Two bulldozers have appeared on the periphery and a water cannon has been deployed although not yet used.
The government plans to relocate migrants to proper reception centres.
Those living in the camp, mainly from the Middle East, Afghanistan and Africa, hope to cross the Channel to reach the UK, often using people traffickers to try to enter illegally.
The authorities believe some 1,000 migrants will be affected by the eviction plan while aid agencies say the number of people living there is much higher.
Workers in high-visibility jackets could be seen tearing down structures and dumping material in a skip as police stood by.
Good Chance, a theatre group which works in the camp, said police were preventing activists from entering the camp.
“No volunteers access,” it said in a tweet. “People removed from houses. Police blocking entry. This is what they call a ‘soft demolition’.”
A long line of parked CRS riot police vans stretched along a nearby road.
French officials say public areas in the camp such as places of worship or schools will not be affected and describe the clearance as a “humanitarian operation”.

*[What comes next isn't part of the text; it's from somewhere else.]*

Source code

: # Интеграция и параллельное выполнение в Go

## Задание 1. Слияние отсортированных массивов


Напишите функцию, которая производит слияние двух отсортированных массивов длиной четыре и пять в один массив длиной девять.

Conditions in the southern sector are squalid and the camp’s sprawling presence has become a controversial issue in both France and the UK.
The Jungle in numbers
- Total camp population is disputed – Calais officials say it houses 3,700, while Help Refugees puts it at 5,497
- Figures for the southern half (facing immediate eviction threat) are estimated at either 800-1,000 or 3,455
- There are 205 women and 651 children (423 unaccompanied), says Help Refugees
- Local government’s long-term aim is to have no more than 2,000 migrants living in Calais, says its chief, Fabienne Buccio
Officials say migrants have three options: they can move into heated container accommodation in the northern sector of the camp or to similar accommodation elsewhere in France, or they can claim asylum in France.
But many residents have told the BBC that they do not want to leave.
Save the Children’s emergency manager in Calais, Ginny Howells, said the decision would “make a terrible situation for children much worse”.